**Assigned task**
Could you rewrite the entries below, from the start through the line containing "الله تعالى، ومن", swapping "Bäckstage" for "Backstage" and changing nothing else? Leave the pictures out of your answer.

(Dataset entries)
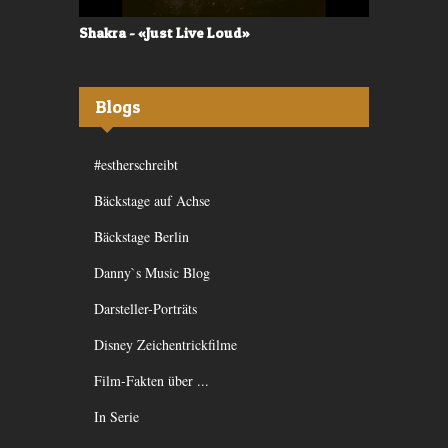
Shakra - «Just Live Loud»
Valerù - «I
Blogs
#estherschreibt
Bäckstage auf Achse
Bäckstage Berlin
Danny`s Music Blog
Darsteller-Porträts
Disney Zeichentrickfilme
Film-Fakten über ...
In Serie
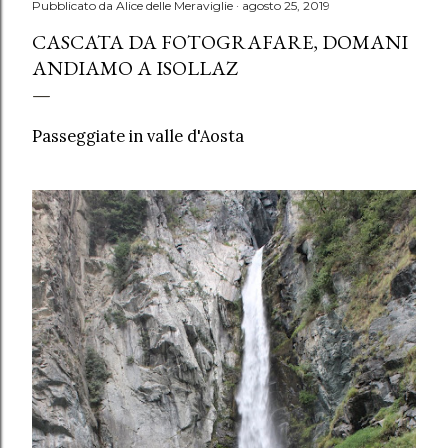
Pubblicato da
Alice delle Meraviglie
agosto 25, 2019
CASCATA DA FOTOGRAFARE, DOMANI
ANDIAMO A ISOLLAZ
Passeggiate in valle d'Aosta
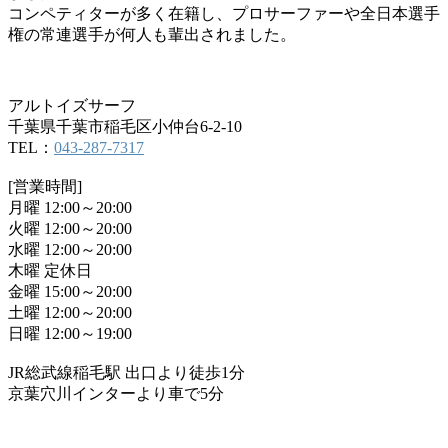
コンペティターが多く在籍し、プロサーファーや全日本選手
権の常連選手が何人も輩出されました。
アルトイズサーフ
千葉県千葉市稲毛区小仲台6-2-10
TEL：
043-287-7317
[営業時間]
月曜 12:00～20:00
火曜 12:00～20:00
水曜 12:00～20:00
木曜 定休日
金曜 15:00～20:00
土曜 12:00～20:00
日曜 12:00～19:00
JR総武線稲毛駅 出口より徒歩1分
京葉穴川インターより車で5分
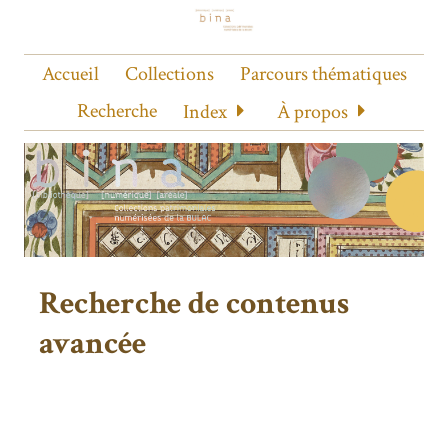
Accueil
Collections
Parcours thématiques
Recherche
Index
À propos
Recherche de contenus
avancée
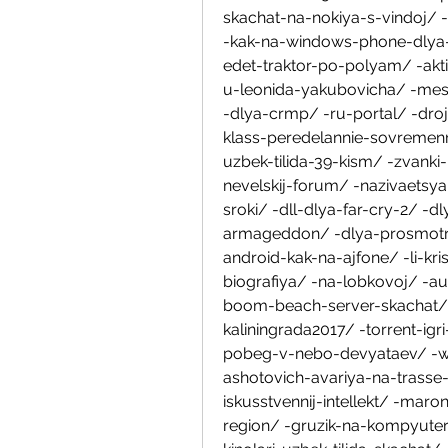
skachat-na-nokiya-s-vindoj/ 
-kak-na-windows-phone-dlya-
edet-traktor-po-polyam/ -ak
u-leonida-yakubovicha/ -mest
-dlya-crmp/ -ru-portal/ -droj
klass-peredelannie-sovremen
uzbek-tilida-39-kism/ -zvank
nevelskij-forum/ -nazivaetsy
sroki/ -dll-dlya-far-cry-2/ -d
armageddon/ -dlya-prosmotra-
android-kak-na-ajfone/ -li-kr
biografiya/ -na-lobkovoj/ -au
boom-beach-server-skachat/ -
kaliningrada2017/ -torrent-igr
pobeg-v-nebo-devyataev/ -ww
ashotovich-avariya-na-trasse
iskusstvennij-intellekt/ -ma
region/ -gruzik-na-kompyuter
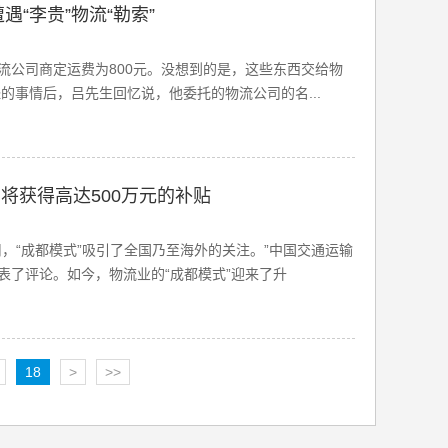
遇“李贵”物流“勒索”
流公司商定运费为800元。没想到的是，这些东西交给物
的事情后，吕先生回忆说，他委托的物流公司的名...
将获得高达500万元的补贴
，“成都模式”吸引了全国乃至海外的关注。”中国交通运输
表了评论。如今，物流业的“成都模式”迎来了升
18
>
>>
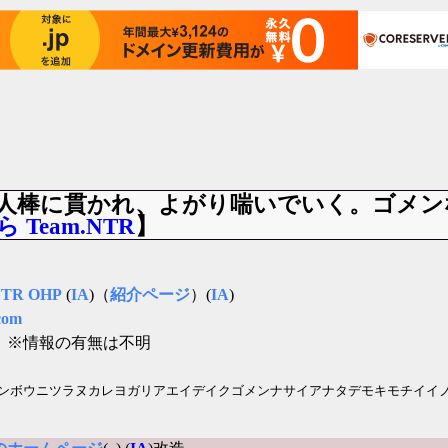
人棒に貫かれ、よがり喘いでいく。ゴメン
Team.NTR
】
TR OHP
(
IA
)（
紹介ページ
）(
IA
)
com
」
※情報の有無は不明
ンボウニツラヌカレヨガリアエイデイクゴメンナサイアナタデモキモチイイ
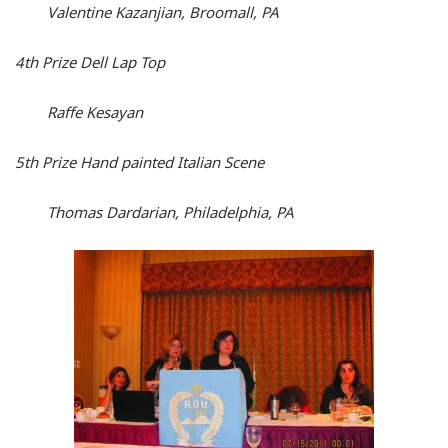
Valentine Kazanjian, Broomall, PA
4
th
Prize Dell Lap Top
Raffe Kesayan
5
th
Prize Hand painted Italian Scene
Thomas Dardarian, Philadelphia, PA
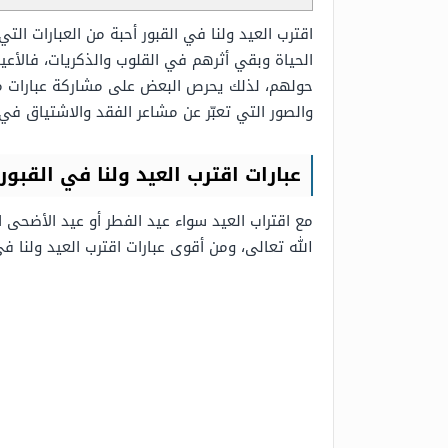
اقترب العيد ولنا في القبور أحبة من العبارات التي
الحياة وبقي أثرهم في القلوب والذكريات، فالأع
حولهم، لذلك يحرص البعض على مشاركة عبارات مؤ
والصور التي تعبّر عن مشاعر الفقد والاشتياق في ا
عبارات اقترب العيد ولنا في القبور 
مع اقتراب العيد سواء عيد الفطر أو عيد الأضحى ا
الله تعالى، ومن أقوى عبارات اقترب العيد ولنا في 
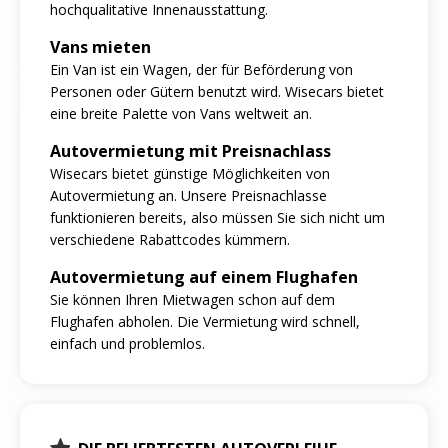
hochqualitative Innenausstattung.
Vans mieten
Ein Van ist ein Wagen, der für Beförderung von
Personen oder Gütern benutzt wird. Wisecars bietet
eine breite Palette von Vans weltweit an.
Autovermietung mit Preisnachlass
Wisecars bietet günstige Möglichkeiten von
Autovermietung an. Unsere Preisnachlasse
funktionieren bereits, also müssen Sie sich nicht um
verschiedene Rabattcodes kümmern.
Autovermietung auf einem Flughafen
Sie können Ihren Mietwagen schon auf dem
Flughafen abholen. Die Vermietung wird schnell,
einfach und problemlos.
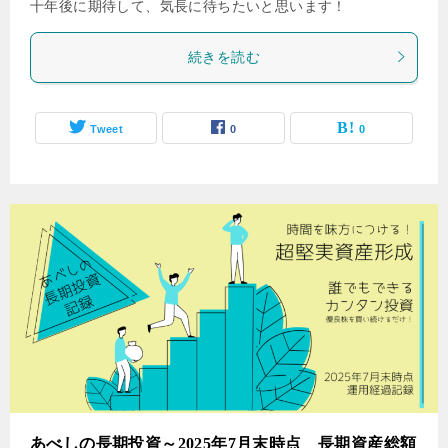
十年後に期待して、気長に待ちたいと思います！
続きを読む
Tweet
0
0
あべしの長期投資～2025年7月末時点 長期資産総額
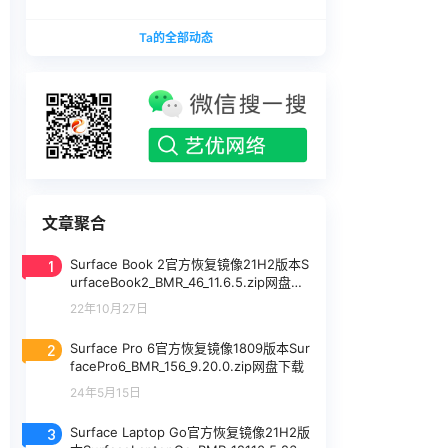
版本
1740375.zip网盘下载
SurfaceLaptopStudio_BMR_12010_2026.402.11
Ta的全部动态
740375.zip网盘下载
文章聚合
1
Surface Book 2官方恢复镜像21H2版本S
urfaceBook2_BMR_46_11.6.5.zip网盘下
载
22年10月27日
2
Surface Pro 6官方恢复镜像1809版本Sur
facePro6_BMR_156_9.20.0.zip网盘下载
24年5月15日
3
Surface Laptop Go官方恢复镜像21H2版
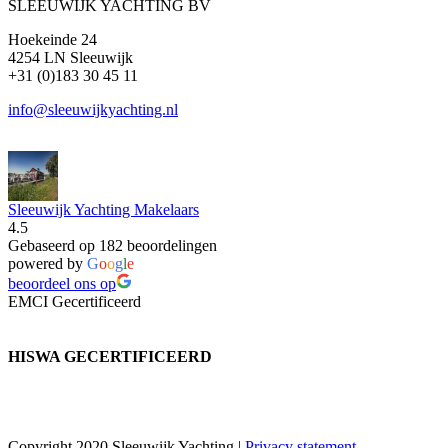
SLEEUWIJK YACHTING BV
Hoekeinde 24
4254 LN Sleeuwijk
+31 (0)183 30 45 11
info@sleeuwijkyachting.nl
Sleeuwijk Yachting Makelaars
4.5
Gebaseerd op 182 beoordelingen
powered by
G
o
o
g
l
e
beoordeel ons op
EMCI Gecertificeerd
HISWA GECERTIFICEERD
Copyright 2020 Sleeuwijk Yachting |
Privacy statement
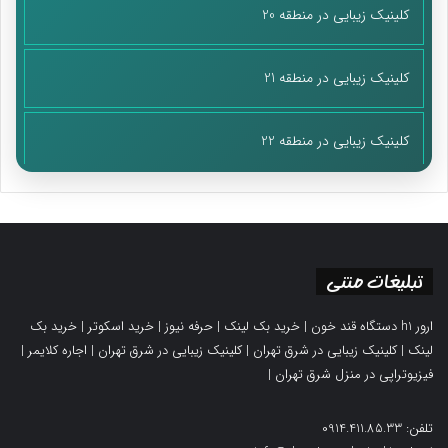
کلینیک زیبایی در منطقه 20
کلینیک زیبایی در منطقه 21
کلینیک زیبایی در منطقه 22
تبلیغات متنی
ارور h1 دستگاه قند خون
|
خرید بک لینک
|
حرفه نیوز
|
خرید اسکوتر
|
خرید بک
لینک
|
کلینیک زیبایی در شرق تهران
|
کلینیک زیبایی در شرق تهران
|
اجاره کلایمر
|
فیزیوتراپی در منزل شرق تهران
|
تلفن: 0914.411.85.33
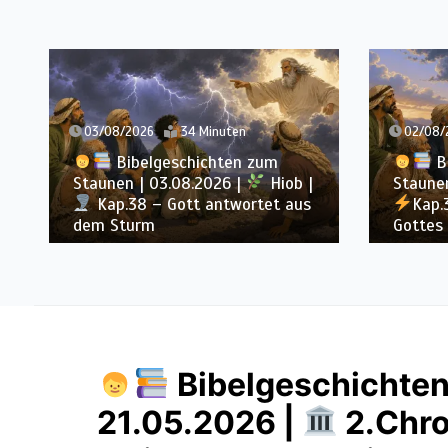
03/08/2026
34 Minuten
02/08/
Bibelgeschichten zum
B
Staunen | 03.08.2026 |
Hiob |
Staunen
Kap.38 – Gott antwortet aus
Kap.
dem Sturm
Gottes
Bibelgeschichten
21.05.2026 |
2.Chro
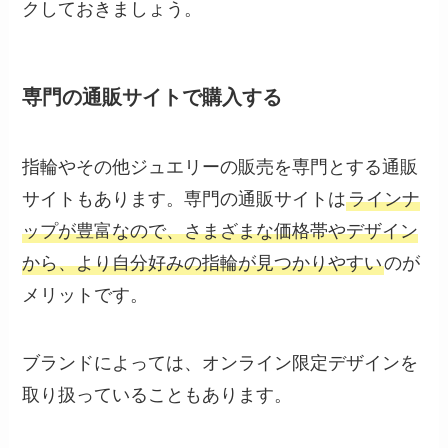
クしておきましょう。
専門の通販サイトで購入する
指輪やその他ジュエリーの販売を専門とする通販
サイトもあります。専門の通販サイトは
ラインナ
ップが豊富なので、さまざまな価格帯やデザイン
から、より自分好みの指輪が見つかりやすい
のが
メリットです。
ブランドによっては、オンライン限定デザインを
取り扱っていることもあります。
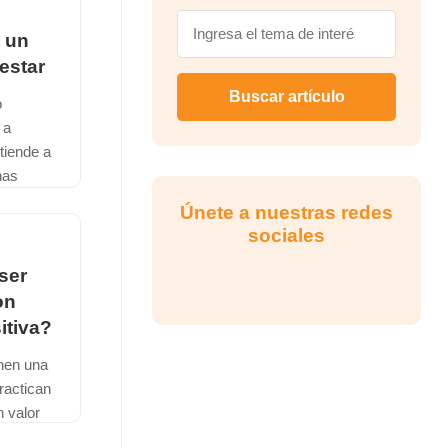
ro
, un
s de
estar
(CE...
Buscar artículo
o
eyendo →
 a
tiende a
nas
estrés. A
Únete a nuestras redes
sociales
eyendo →
ser
on
itiva?
nen una
ractican
 valor
 Una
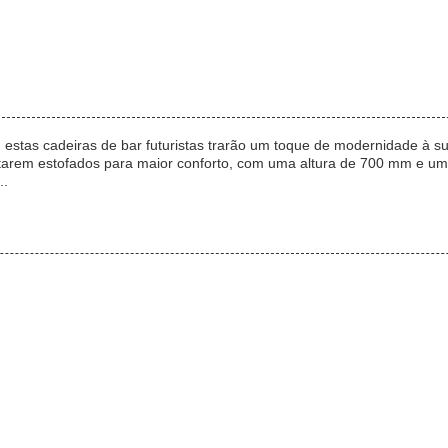
 estas cadeiras de bar futuristas trarão um toque de modernidade à su
tarem estofados para maior conforto, com uma altura de 700 mm e um
..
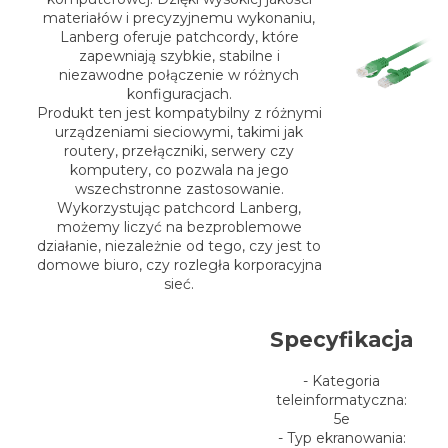
materiałów i precyzyjnemu wykonaniu,
Lanberg oferuje patchcordy, które
zapewniają szybkie, stabilne i
niezawodne połączenie w różnych
konfiguracjach.
Produkt ten jest kompatybilny z różnymi
urządzeniami sieciowymi, takimi jak
routery, przełączniki, serwery czy
komputery, co pozwala na jego
wszechstronne zastosowanie.
Wykorzystując patchcord Lanberg,
możemy liczyć na bezproblemowe
działanie, niezależnie od tego, czy jest to
domowe biuro, czy rozległa korporacyjna
sieć.
Specyfikacja
- Kategoria
teleinformatyczna:
5e
- Typ ekranowania:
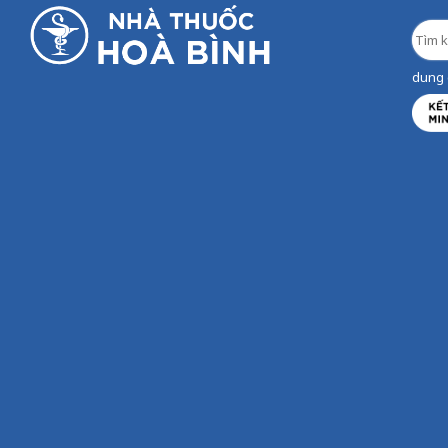
dung d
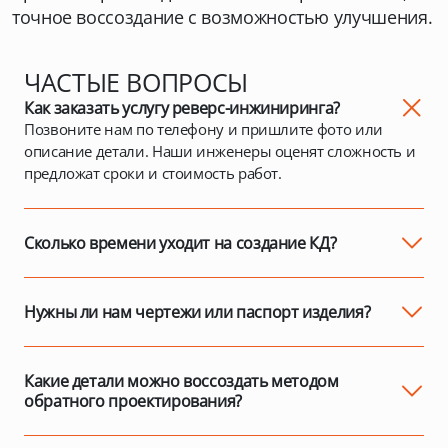
точное воссоздание с возможностью улучшения.
ЧАСТЫЕ ВОПРОСЫ
Как заказать услугу реверс-инжиниринга?
Позвоните нам по телефону и пришлите фото или
описание детали. Наши инженеры оценят сложность и
предложат сроки и стоимость работ.
Сколько времени уходит на создание КД?
От 5 рабочих дней для простых деталей до 2–3 недель
для сложных узлов. Мы согласовываем этапы и выдаём
документацию в форматах, совместимых с вашей САПР.
Нужны ли нам чертежи или паспорт изделия?
Нет. Достаточно предоставить физический образец -
даже частично повреждённый. Мы проводим 3D-
сканирование и создаём модель с учётом условий
Какие детали можно воссоздать методом
эксплуатации.
обратного проектирования?
Любые - от корпусов барабанов и опорных роликов до
элементов рубашки с водяным охлаждением. Даже при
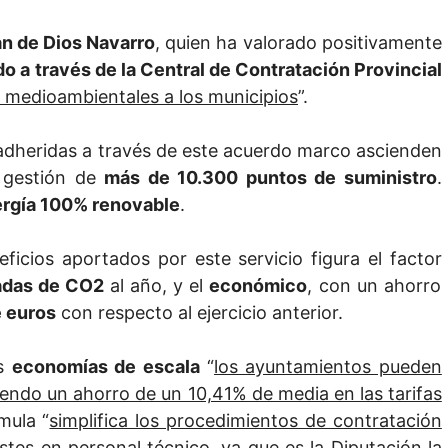
n de Dios Navarro
, quien ha valorado positivamente
do a través de la Central de Contratación Provincial
 medioambientales a los municipios
”.
 adheridas a través de este acuerdo marco ascienden
 gestión de
más de 10.300 puntos de suministro
.
rgía 100% renovable
.
icios aportados por este servicio figura el factor
adas de CO2
al año, y el
económico
, con un ahorro
e euros
con respecto al ejercicio anterior.
as
economías de escala
“
los ayuntamientos pueden
endo un ahorro de un 10,41% de media en las tarifas
mula “
simplifica los procedimientos de contratación
stes en personal técnico, ya que es la Diputación la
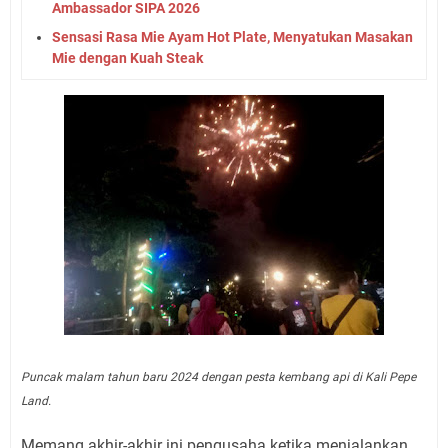
Ambassador SIPA 2026
Sensasi Rasa Mie Ayam Hot Plate, Menyatukan Masakan
Mie dengan Kuah Steak
Puncak malam tahun baru 2024 dengan pesta kembang api di Kali Pepe
Land.
Memang akhir-akhir ini pengusaha ketika menjalankan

**Written response**
Shakra - «Just Live Loud»
Valerù - «I
Blogs
#estherschreibt
Backstage auf Achse
Backstage Berlin
Danny`s Music Blog
Darsteller-Porträts
Disney Zeichentrickfilme
Film-Fakten über ...
In Serie
Pubblicato da
Alice delle Meraviglie
agosto 25, 2019
CASCATA DA FOTOGRAFARE, DOMANI
ANDIAMO A ISOLLAZ
Passeggiate in valle d'Aosta
コンペティターが多く在籍し、プロサーファーや全日本選手
権の常連選手が何人も輩出されました。
アルトイズサーフ
千葉県千葉市稲毛区小仲台6-2-10
TEL：
043-287-7317
[営業時間]
月曜 12:00～20:00
火曜 12:00～20:00
水曜 12:00～20:00
木曜 定休日
金曜 15:00～20:00
土曜 12:00～20:00
日曜 12:00～19:00
JR総武線稲毛駅 出口より徒歩1分
京葉穴川インターより車で5分
Accueil
Collections
Parcours thématiques
Recherche
Index
À propos
Recherche de contenus
avancée
skachat-na-nokiya-s-vindoj/ 
-kak-na-windows-phone-dlya-
edet-traktor-po-polyam/ -ak
u-leonida-yakubovicha/ -mest
-dlya-crmp/ -ru-portal/ -droj
klass-peredelannie-sovremen
uzbek-tilida-39-kism/ -zvank
nevelskij-forum/ -nazivaetsy
sroki/ -dll-dlya-far-cry-2/ -d
armageddon/ -dlya-prosmotra-
android-kak-na-ajfone/ -li-kr
biografiya/ -na-lobkovoj/ -au
boom-beach-server-skachat/ -
kaliningrada2017/ -torrent-igr
pobeg-v-nebo-devyataev/ -ww
ashotovich-avariya-na-trasse
iskusstvennij-intellekt/ -ma
region/ -gruzik-na-kompyuter
遇“李贵”物流“勒索”
流公司商定运费为800元。没想到的是，这些东西交给物
的事情后，吕先生回忆说，他委托的物流公司的名...
将获得高达500万元的补贴
，“成都模式”吸引了全国乃至海外的关注。”中国交通运输
表了评论。如今，物流业的“成都模式”迎来了升
18
>
>>
人棒に貫かれ、よがり喘いでいく。ゴメン
Team.NTR
】
TR OHP
(
IA
)（
紹介ページ
）(
IA
)
com
」
※情報の有無は不明
ンボウニツラヌカレヨガリアエイデイクゴメンナサイアナタデモキモチイイ
Valentine Kazanjian, Broomall, PA
4
th
Prize Dell Lap Top
Raffe Kesayan
5
th
Prize Hand painted Italian Scene
Thomas Dardarian, Philadelphia, PA
اقترب العيد ولنا في القبور أحبة من العبارات التي
الحياة وبقي أثرهم في القلوب والذكريات، فالأع
حولهم، لذلك يحرص البعض على مشاركة عبارات مؤ
والصور التي تعبّر عن مشاعر الفقد والاشتياق في ا
عبارات اقترب العيد ولنا في القبور 
مع اقتراب العيد سواء عيد الفطر أو عيد الأضحى ا
الله تعالى، ومن أقوى عبارات اقترب العيد ولنا في 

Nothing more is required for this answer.